Humans are Inherently Selfish

I am home sick today. I woke up with a hacking cough. Luckily, it was timed such that I didn’t have to go to school today. I feel fine now — ah, the wonders of today’s medicinal technologies. Unfortunately, I have a band dress rehearsal after school today. Knowing my band teacher, I don’t think missing it would be beneficial to my grade, even with my being absent today. Now, on to today’s topic:

All actions of humans are inherently selfish. Let’s go through indirect reasoning to try to prove my example: Assume that all actions of humans are not inherently selfish. Then, humans would perform actions that are not beneficial to them. It would seem almost all actions that don’t provide benefit would provide harm. If humans harmed themselves, natural selection would act against that and weed out those who harm themselves. Even if actions don’t seem to cause harm, they expend energy. If there is too much energy expended in a wasteful manner, and harm will be caused.

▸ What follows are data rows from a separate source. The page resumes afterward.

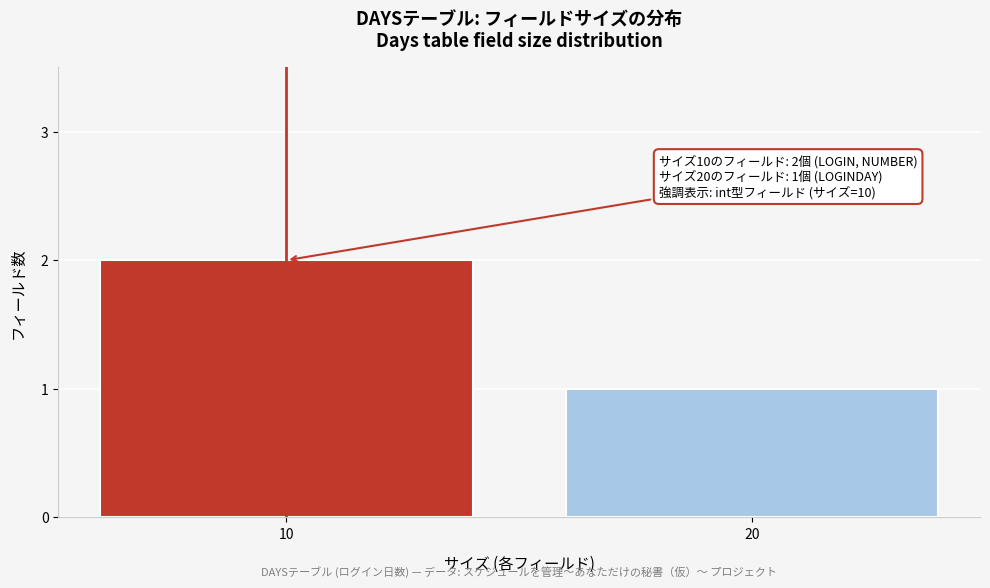

Reading right to left, list all the values displayed in this chart.

1	2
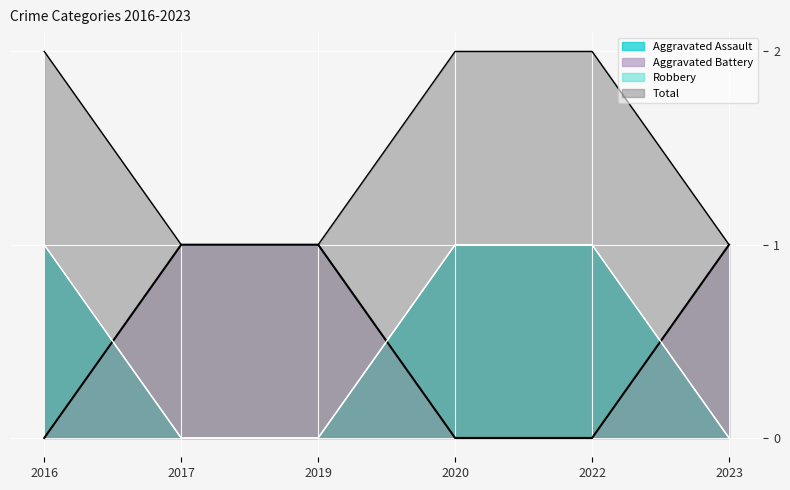

At how many categories does at least one series exceed 1?

3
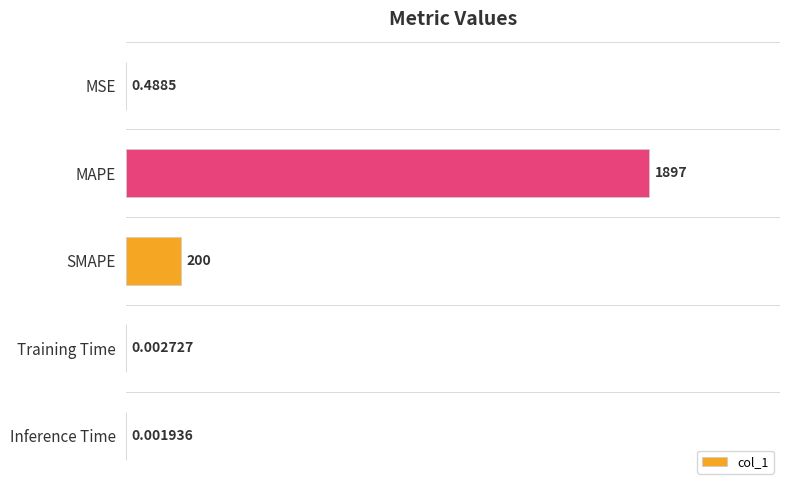

Count the number of categories in the chart.

5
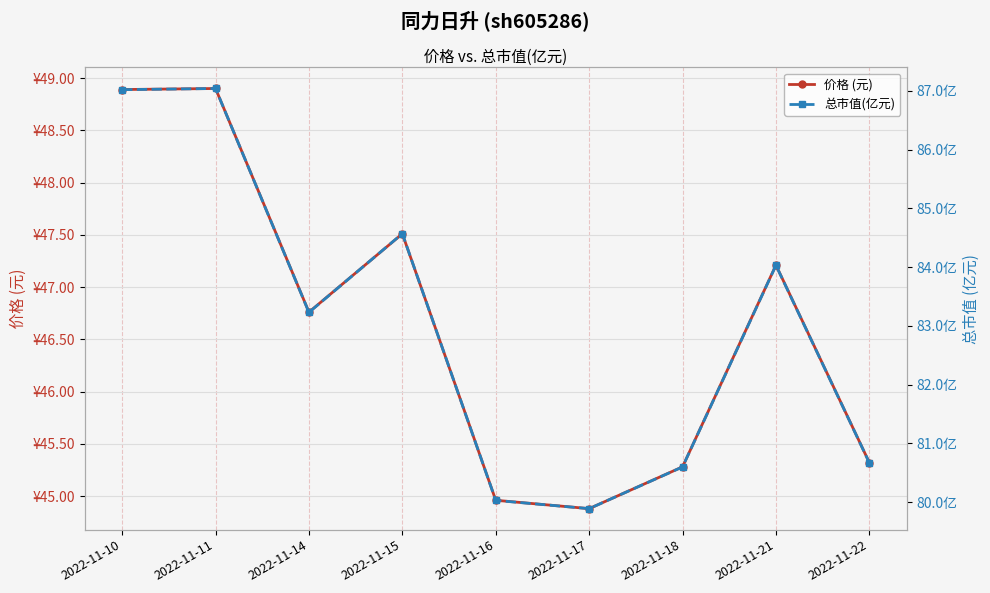

What is the lowest value of the 总市值(亿元) series?

79.9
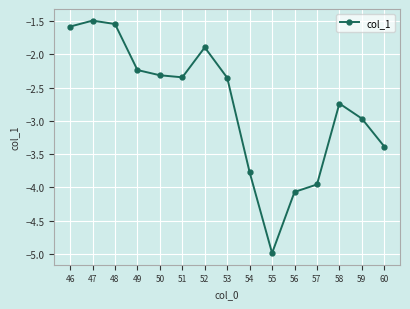

What is the value of the 15th point from the left?

-3.4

Actions that seem altruistic are really selfish on a subconscious level. Giving promotes reciprocality. I lend you a piece of paper, you’ll lend me one. I give you help, you’ll help me when I need it. Giving also promotes one in social status. Look at what that person gave, he’s a good person. I’m going to go associate with him. Even those who give in private… I’m giving in private, this is what my God wants me to do; I’m going to heaven. Or, I’m giving, I’m getting a good feeling inside. Now, I have the ability to compete because I can call the others hypocrites.

There is one type of action that seems to contradict my ideas: self-sacrifice. By sacrifice, I mean death. Now, this doesn’t seem to produce any evolutionary good. By killing yourself, you wipe out your genes from the gene pool. Protecting children, however, propagates your genes. It’s better to protect their genetic viability than oneself’s genetic viability which is more spent. In the end, it comes down to this, the basic unit of evolution is a population, not an individual. Though it’s not the exact genes of the individual, the genes for those similar are still being passed on.

What about sacrificing for ideals? Well, the person who’s sacrificing wants the ideal to propagate. It also elevates the social status very high. Relatives can benefit from the status.

This supports my idea that there is no absolute moral good and evil. Good is what, in the bottom line, helps you and evil is that which harms you. Evil is what harms the society you live in. Harmed societies are less stable and less safe to live in. Less safety decreases your chance of living. So, in the end good still boils down to what is beneficial to you, even when it seems to be on a societal level.